Kerstin and I booked a guided trip to Whalsay, an island on the east coast of Shetland. The knitters there had arranged a wonderful day for people who attended Wool Week. They took us sightseeing on the island, and it was beautiful, and the weather was fine. There were sheep everywhere, on the slopes, in the gardens.
This photo is from Simbister Public Hall where we were served tea, coffee, cakes, sandwiches, and delicious fish and chips. I love the decorations in the ceiling! Ready for Christmas, but very nice the year round.
The incredibly kind ladies took us in small groups in their own cars to see designers and crafters. I went to Ina Irvine, spinner and knitter, and Angela Irvine, artist, knitter, photographer.
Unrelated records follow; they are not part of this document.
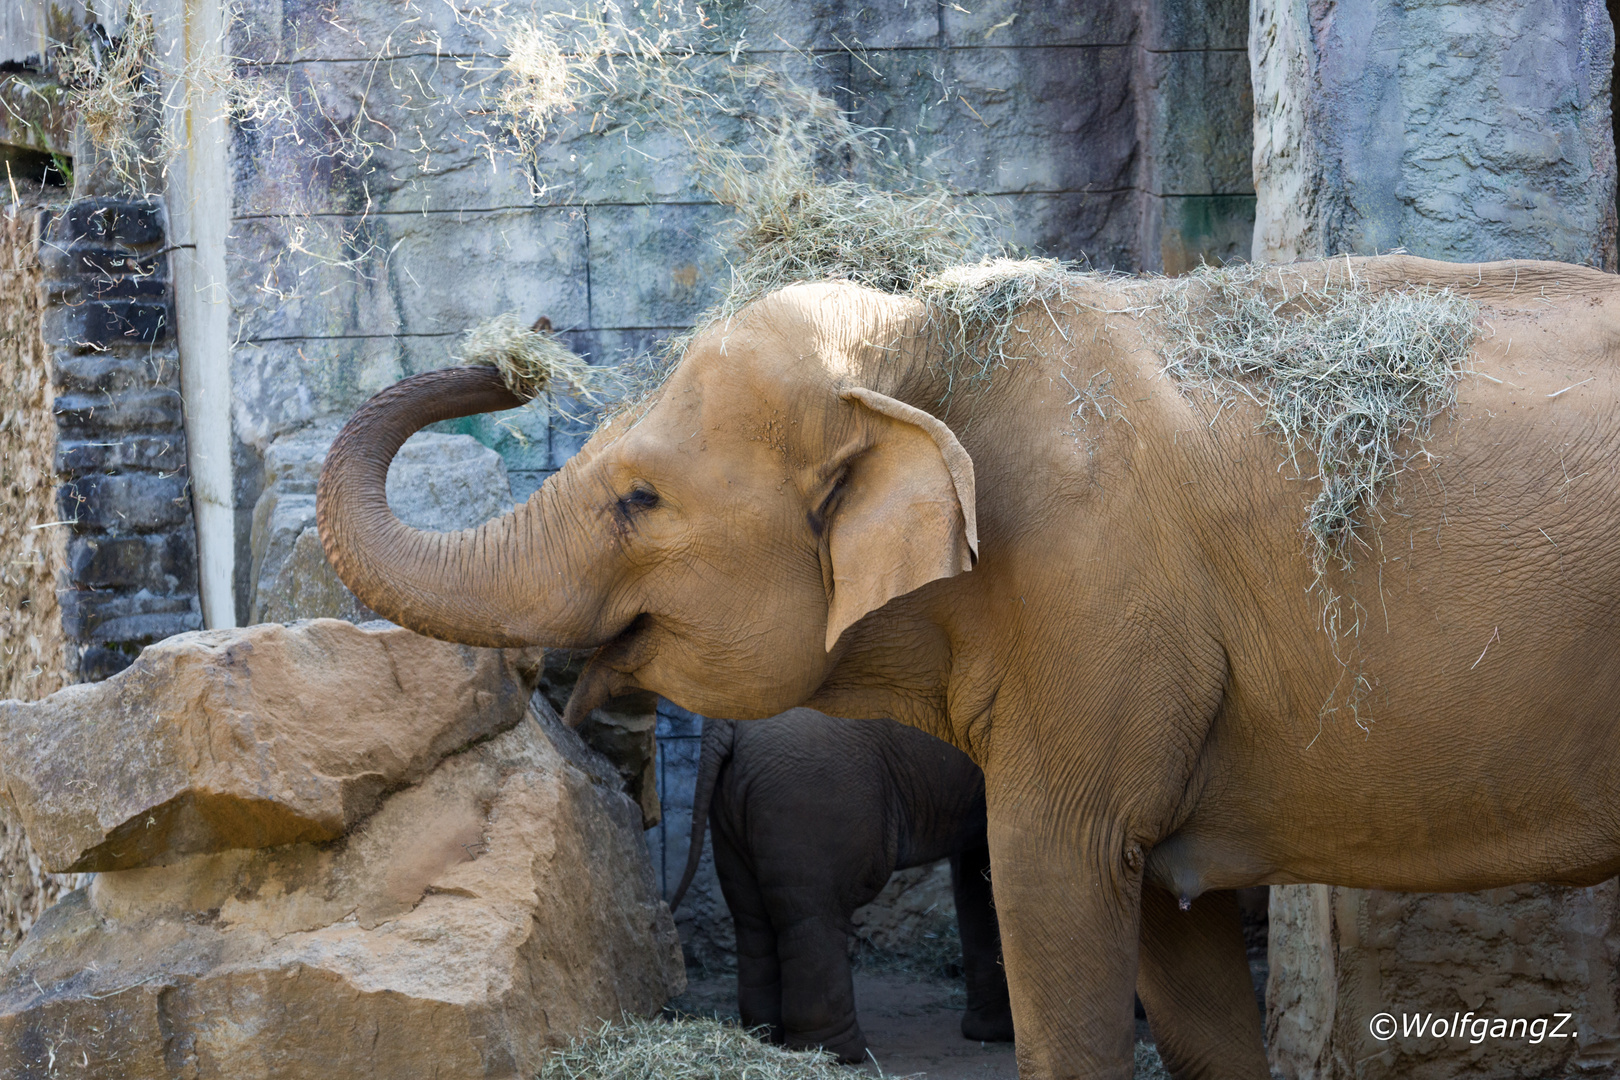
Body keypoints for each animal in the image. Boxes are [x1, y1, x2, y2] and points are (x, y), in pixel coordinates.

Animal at [670, 709, 1010, 1062]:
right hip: (815, 795)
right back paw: (836, 1053)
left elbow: (977, 869)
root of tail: (723, 725)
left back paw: (765, 1037)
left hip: (733, 803)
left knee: (751, 915)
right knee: (813, 914)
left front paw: (992, 1034)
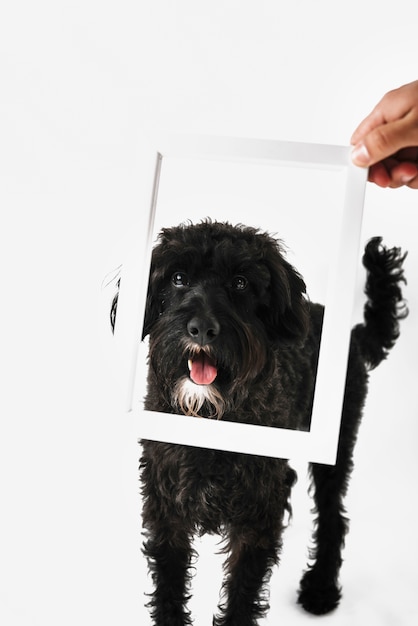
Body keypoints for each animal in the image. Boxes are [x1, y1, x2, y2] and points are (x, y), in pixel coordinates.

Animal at [110, 221, 404, 624]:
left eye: (240, 282)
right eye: (178, 278)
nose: (202, 328)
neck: (211, 417)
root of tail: (352, 337)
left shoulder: (255, 515)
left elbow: (243, 588)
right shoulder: (165, 504)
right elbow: (169, 583)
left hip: (337, 445)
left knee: (333, 515)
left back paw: (321, 588)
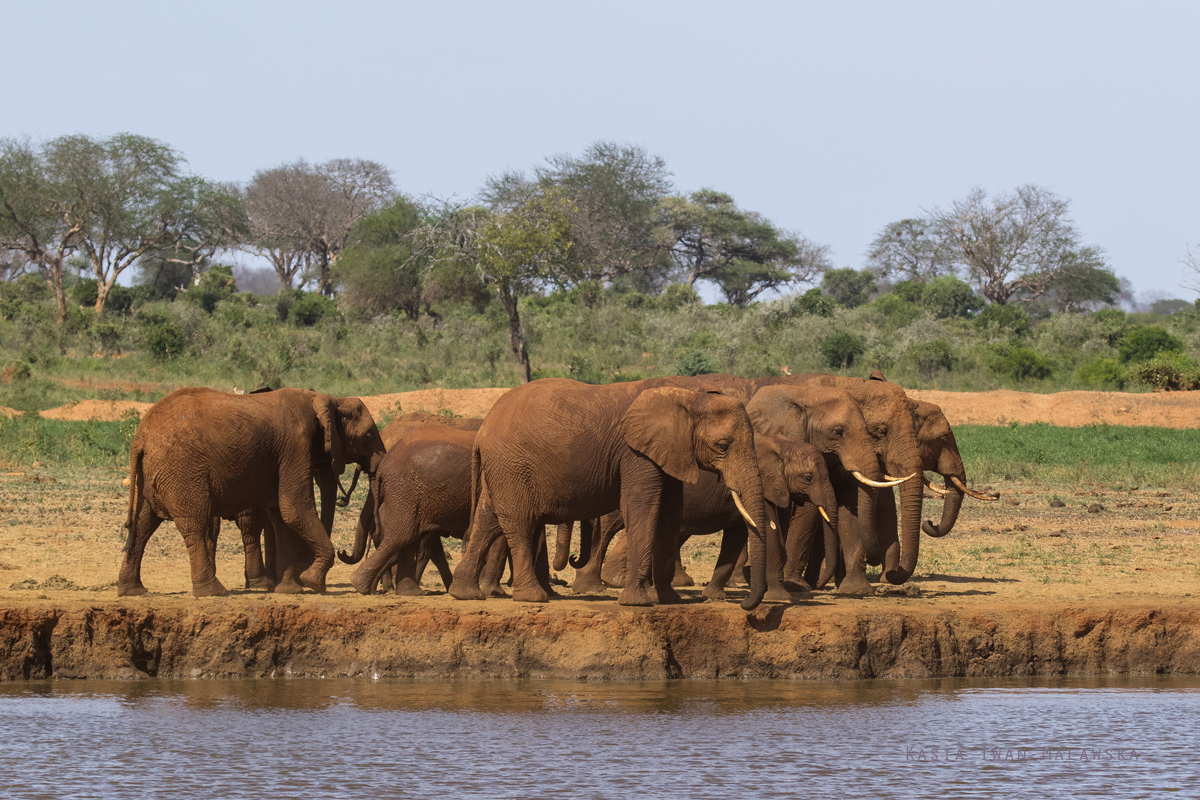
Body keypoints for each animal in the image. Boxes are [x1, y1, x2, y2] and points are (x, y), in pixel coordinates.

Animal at [448, 379, 768, 609]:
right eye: (722, 446)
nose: (745, 605)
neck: (689, 397)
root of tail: (482, 429)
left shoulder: (669, 453)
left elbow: (669, 514)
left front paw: (669, 601)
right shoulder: (635, 453)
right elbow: (643, 508)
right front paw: (638, 603)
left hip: (501, 468)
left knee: (488, 520)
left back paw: (465, 594)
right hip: (512, 466)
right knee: (519, 522)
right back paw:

Let’s start with this handspun and hand knit Shetland shawl by Ina Irvine. She has the most fabulous handspun and knitted items in her small studio, but the shawl just made us stand there in silence first, then trying to say something that wouldn’t be flat.
Ina also makes miniatures for sale:
This is one of her wheels, a wee Shetland wheel. She has several wheels, both old and new.
She has a fine collection of miniature wheels. A few of them here (I have a similar reddish one):
Angela Irvine’s studio was a total contrast. She gets her inspiration partly from traditional Shetland knits, as in this luxurious hat:
Her dresses – imagine them in a night club, or at a posh party:
This cupboard is amazing!
There was much more to see in both studios, but now I want to go fishing. This is the vessel, or part of it because my camera couldn’t get the whole picture of it:
Those who wanted where invited to take a tour in one of the trawlers in the harbour. I wanted to! So I missed the textile exhibition, but as you can see in another post I saw quite a lot of textile in Shetland Museum.
Now ladies and gentlemen, have a look at this ship: not one little piece of dust to be seen anywhere!
If you’d like to have a fishing vessel like that you’d have to dig out some 25 million pounds from your wallet… Fishing is the main source of income in Whalsay. It’s a hazardous business still today. You can only imagine what it was like in earlier times, and what it was like for the women who waited at home while the men where at sea. They took care of all that had to be done in the house and on the grounds, and they knitted. That probably kept their mind away from what was happening out at sea at least for a while.
So what are they knitting now? Traditional, traditional with a twist, new garments. And they have a gang of girls learning to knit.
One of the ladies said it’s good that knitting isn’t taught at school anymore, because that gives the skilled knitters a chance to teach children that really wants to learn and not just play around. That was comforting to hear! As you may have noticed, there is great concern in Shetland about the future of Shetland knitting. I didn’t take photos of the children, but they were there, and they knitted, and they seemed to have great fun.
A good day in Whalsay! If any of you who arranged this happens to see my post, thank you so much!